Abstract

PURPOSE
Recent clinical studies have shown that arsenic trioxide(As2O3) at low concentrations induces complete remission without significant toxicity in patients with refractory acute promyelocytic leukemia(APL). Like APL cells, neuroblastoma(NB) cells are thought to be arrested at an early stage of differentiation, and can respond with retinoic acid treatment. Sulindac, a nonsteroidal antiinflammatory drug, was reported to induce antitumor activity against various tumors through induction of apoptosis and inhibition of angiogenesis. There was no data with the effect of sulindac on NB, and the concentration of sulindac for antitumor effect could not be safely used in the clinical field. Therefore, we at first focused the synergistic cytotoxicity of two drugs using CHLA-15, CHLA-20 NB cells with different resistance to anticancer drugs, and then studied the mechanism of synergistic cytotoxicity at a clinically safe concentration of two drugs. METHODS: CHLA-15 and CHLA-20 cells were cultured in IMDM and treated with As2O3 and/or sulindac.
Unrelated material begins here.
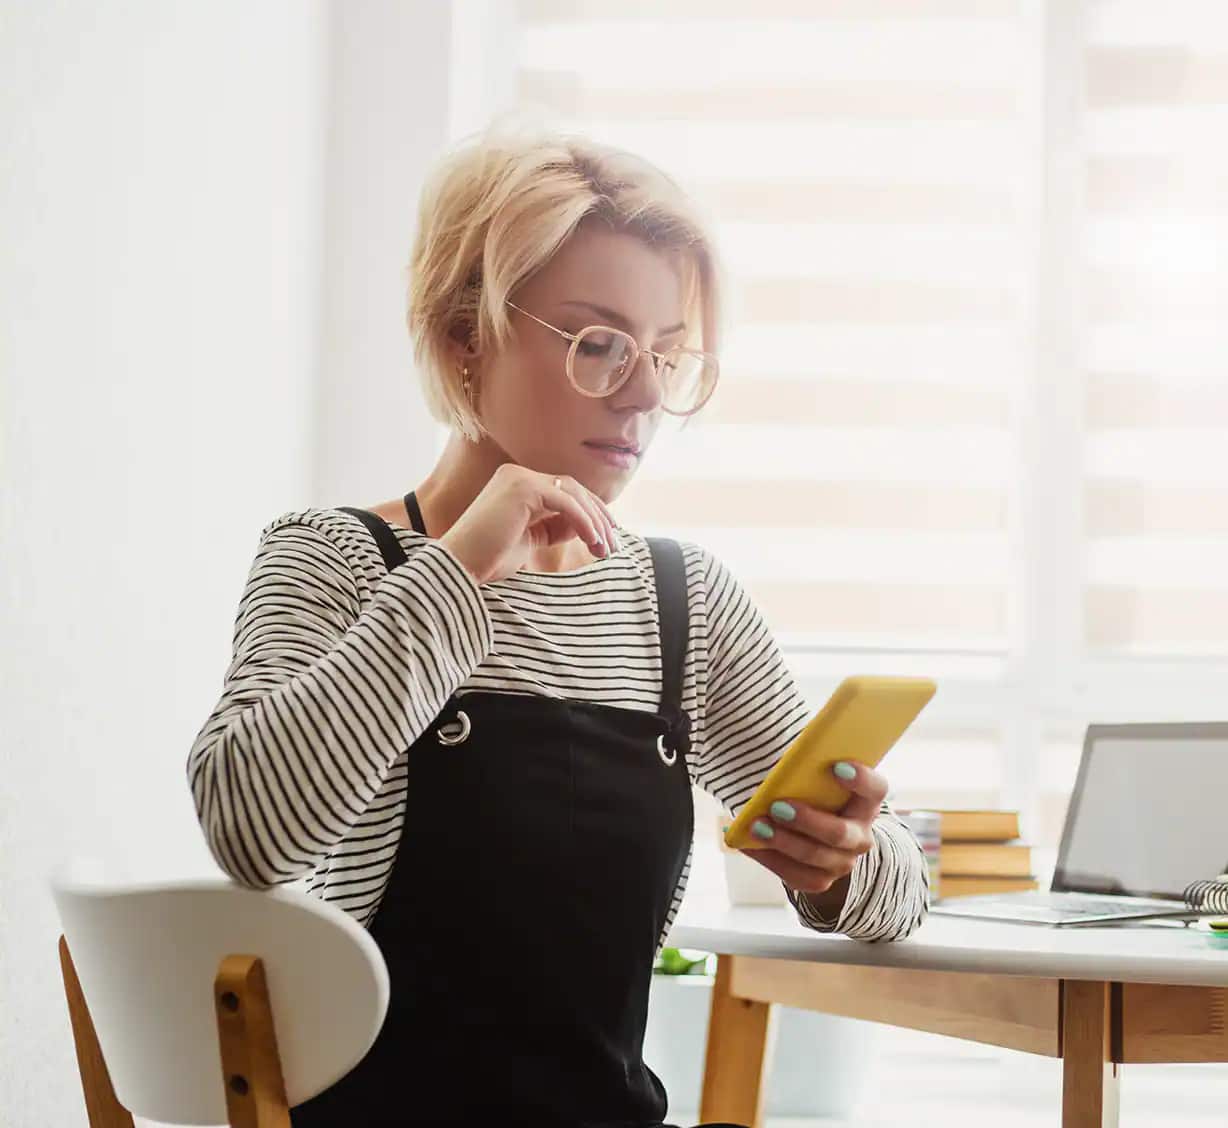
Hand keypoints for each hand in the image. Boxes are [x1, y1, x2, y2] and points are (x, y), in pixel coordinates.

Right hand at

Cell viability was measured by methilthiazol-2-yl-2, 5-diphenyl, tetrazolium bromide(MTT) assay. Apoptosis was assessed by DNA fragmentation assay. Apoptotic machinaries including FAS, caspase-3, PARP[poly(ADP-ribose) polymerase] were determined by Western blot analysis. RESULTS: As2O3 caused significant cytotoxicity on both CHLA-15 and CHLA-20 cell lines in a dose dependent manner, whereas sulindac had no demonstrable cytotoxic effects. Both drugs in combination induced synergistic cytotoxicity on two cell lines. Especially on a clinically therapeutic level with 2micrometer of As2O3 and 10micrometer of sulindac in combination, the viability of CHLA-15 and CHLA-20 cells was decreased to 15%, 60% more than arsenic alone, respectively. The synergistic cytotoxicity occurred by apoptosis through up-regulation of the Fas receptor, activation of caspase-3 and cleavage of PARP, which was a central pathway of induction of apoptosis. CONCLUSION: As2O3 and sulindac induced synergistic cytotoxicity and apoptosis on NB through up- regulation of the FAS receptor, activation of caspase-3 and cleavage of PARP. Taken together, these results indicate that As2O3 and sulindac are therapeutic agent candidates for treatment of NB.